SOURCE TEXT:
——
To be honest, I escaped all this big unapetizing bad-news-party by simply merging the fix myself. I might have merged a lot more, but I'm afraid I'm such a nitwit I can't work out the differences of my working 'production' versions to the release 0.6.0 version. Can you help me find that out?

My findings: with official/0.6.0 I get the hang when doing e.g.

root@karmic:/tmp/ztest_15346# killall -9 zfs-fuse; rm -rfv /etc/zfs/zpool.cache; sleep 1; zfs-fuse
`/etc/zfs/zpool.cache’ is verwijderd
root@karmic:/tmp/ztest_15346# zpool status
no pools available
root@karmic:/tmp/ztest_15346# r=$RANDOM; devdir=/tmp/ztest_$r; mkdir -pv $devdir; cd $devdir; for a  in a-particular-long-named-device-backing-file-named-atrociously-raw{1,2,3,4,5,6,7,8,9,10}; do dd of=$a bs=1024M seek=1024 count=0 2>/dev/null; done; zpool create pool-$r raidz $devdir/a-*
mkdir: map `/tmp/ztest_7140’ is aangemaakt
root@karmic:/tmp/ztest_7140# zpool status
  pool: pool-7140
 state: ONLINE
 scrub: none requested
config:

    NAME                                                                                     STATE     READ WRITE CKSUM
    pool-7140                                                                                ONLINE       0     0     0
      raidz1                                                                                 ONLINE       0     0     0
        /tmp/ztest_7140/a-particular-long-named-device-backing-file-named-atrociously-raw1   ONLINE       0     0     0
        /tmp/ztest_7140/a-particular-long-named-device-backing-file-named-atrociously-raw10  ONLINE       0     0     0
        /tmp/ztest_7140/a-particular-long-named-device-backing-file-named-atrociously-raw2   ONLINE       0     0     0
        /tmp/ztest_7140/a-particular-long-named-device-backing-file-named-atrociously-raw3   ONLINE       0     0     0
        /tmp/ztest_7140/a-particular-long-named-device-backing-file-named-atrociously-raw4   ONLINE       0     0     0
        /tmp/ztest_7140/a-particular-long-named-device-backing-file-named-atrociously-raw5   ONLINE       0     0     0
        /tmp/ztest_7140/a-particular-long-named-device-backing-file-named-atrociously-raw6   ONLINE       0     0     0
        /tmp/ztest_7140/a-particular-long-named-device-backing-file-named-atrociously-raw7   ONLINE       0     0     0
        /tmp/ztest_7140/a-particular-long-named-device-backing-file-named-atrociously-raw8   ONLINE       0     0     0
        /tmp/ztest_7140/a-particular-long-named-device-backing-file-named-atrociously-raw9   ONLINE       0     0     0

errors: No known data errors
root@karmic:/tmp/ztest_7140# r=$RANDOM; devdir=/tmp/ztest_$r; mkdir -pv $devdir; cd $devdir; for a  in a-particular-long-named-device-backing-file-named-atrociously-raw{1,2,3,4,5,6,7,8,9,10}; do dd of=$a bs=1024M seek=1024 count=0 2>/dev/null; done; zpool create pool-$r raidz $devdir/a-*
mkdir: map `/tmp/ztest_21314’ is aangemaakt
root@karmic:/tmp/ztest_21314# zpool status
^C

The second pool exceeds the standard buffer requirements (on my system) and hangs the userland (and presumably the server thread) indefinitely.
——
EXCERPTED RECORDS:
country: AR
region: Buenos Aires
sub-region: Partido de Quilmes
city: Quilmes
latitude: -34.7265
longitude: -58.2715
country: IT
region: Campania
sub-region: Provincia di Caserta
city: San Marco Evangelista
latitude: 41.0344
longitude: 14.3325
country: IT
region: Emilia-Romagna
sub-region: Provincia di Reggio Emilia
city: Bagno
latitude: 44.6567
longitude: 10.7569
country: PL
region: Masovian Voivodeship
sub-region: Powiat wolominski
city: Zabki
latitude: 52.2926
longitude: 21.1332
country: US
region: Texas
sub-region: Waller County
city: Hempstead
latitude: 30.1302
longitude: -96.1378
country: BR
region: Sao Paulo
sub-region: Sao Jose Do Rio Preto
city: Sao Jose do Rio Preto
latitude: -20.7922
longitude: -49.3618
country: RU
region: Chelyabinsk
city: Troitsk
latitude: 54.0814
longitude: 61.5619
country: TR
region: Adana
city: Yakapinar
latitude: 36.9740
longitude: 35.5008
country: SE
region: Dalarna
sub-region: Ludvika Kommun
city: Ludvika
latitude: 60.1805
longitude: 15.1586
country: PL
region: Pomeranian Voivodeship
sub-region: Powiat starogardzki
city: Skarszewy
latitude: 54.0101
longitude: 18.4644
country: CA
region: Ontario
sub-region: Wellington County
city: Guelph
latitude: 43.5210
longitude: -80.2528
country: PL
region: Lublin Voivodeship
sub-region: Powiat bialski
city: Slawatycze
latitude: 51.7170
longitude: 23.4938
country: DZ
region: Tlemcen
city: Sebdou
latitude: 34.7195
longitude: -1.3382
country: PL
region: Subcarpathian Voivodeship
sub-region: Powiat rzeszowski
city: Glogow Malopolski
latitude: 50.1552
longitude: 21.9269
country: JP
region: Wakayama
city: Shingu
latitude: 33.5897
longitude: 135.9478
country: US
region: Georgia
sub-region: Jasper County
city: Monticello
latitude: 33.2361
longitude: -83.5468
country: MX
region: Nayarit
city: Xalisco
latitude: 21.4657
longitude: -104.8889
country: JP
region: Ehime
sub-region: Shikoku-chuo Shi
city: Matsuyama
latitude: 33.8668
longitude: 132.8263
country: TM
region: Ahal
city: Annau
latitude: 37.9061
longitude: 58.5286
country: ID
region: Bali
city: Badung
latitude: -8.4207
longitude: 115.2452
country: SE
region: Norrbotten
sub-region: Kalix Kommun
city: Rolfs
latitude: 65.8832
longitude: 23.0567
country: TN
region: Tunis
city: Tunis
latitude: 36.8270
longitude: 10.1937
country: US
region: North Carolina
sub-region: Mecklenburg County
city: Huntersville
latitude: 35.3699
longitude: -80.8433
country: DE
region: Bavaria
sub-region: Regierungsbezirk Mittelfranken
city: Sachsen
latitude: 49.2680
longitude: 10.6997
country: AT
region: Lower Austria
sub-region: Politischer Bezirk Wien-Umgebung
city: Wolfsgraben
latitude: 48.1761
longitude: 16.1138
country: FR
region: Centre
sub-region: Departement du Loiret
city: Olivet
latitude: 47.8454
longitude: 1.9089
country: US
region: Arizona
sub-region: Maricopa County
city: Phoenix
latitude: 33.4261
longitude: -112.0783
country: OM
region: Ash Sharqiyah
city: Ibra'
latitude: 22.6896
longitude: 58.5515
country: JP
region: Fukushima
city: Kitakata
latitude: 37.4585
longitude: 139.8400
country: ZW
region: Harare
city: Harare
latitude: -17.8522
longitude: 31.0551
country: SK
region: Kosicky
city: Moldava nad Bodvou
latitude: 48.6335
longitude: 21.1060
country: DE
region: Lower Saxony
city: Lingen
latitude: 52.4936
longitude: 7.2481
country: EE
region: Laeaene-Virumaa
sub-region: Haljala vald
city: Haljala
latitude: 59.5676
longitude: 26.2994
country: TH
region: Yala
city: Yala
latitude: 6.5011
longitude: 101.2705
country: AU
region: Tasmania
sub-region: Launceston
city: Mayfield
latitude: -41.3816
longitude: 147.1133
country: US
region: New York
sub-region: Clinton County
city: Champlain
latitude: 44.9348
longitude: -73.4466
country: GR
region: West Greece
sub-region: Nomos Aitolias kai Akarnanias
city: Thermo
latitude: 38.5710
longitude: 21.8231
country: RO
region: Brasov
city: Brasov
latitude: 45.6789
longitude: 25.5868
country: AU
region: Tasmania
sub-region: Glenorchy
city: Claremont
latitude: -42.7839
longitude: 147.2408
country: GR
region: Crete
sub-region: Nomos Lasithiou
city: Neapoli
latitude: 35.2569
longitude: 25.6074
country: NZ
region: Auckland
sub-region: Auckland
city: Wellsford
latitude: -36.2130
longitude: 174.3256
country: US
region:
——
Rewrite the zfs-fuse post between "To be honest, I" and "when doing e.g.", inclusive, replacing "nitwit" with "beginner". The rows are separate material and have no connection to the zfs-fuse post.

To be honest, I escaped all this big unapetizing bad-news-party by simply merging the fix myself. I might have merged a lot more, but I'm afraid I'm such a beginner I can't work out the differences of my working 'production' versions to the release 0.6.0 version. Can you help me find that out?

My findings: with official/0.6.0 I get the hang when doing e.g.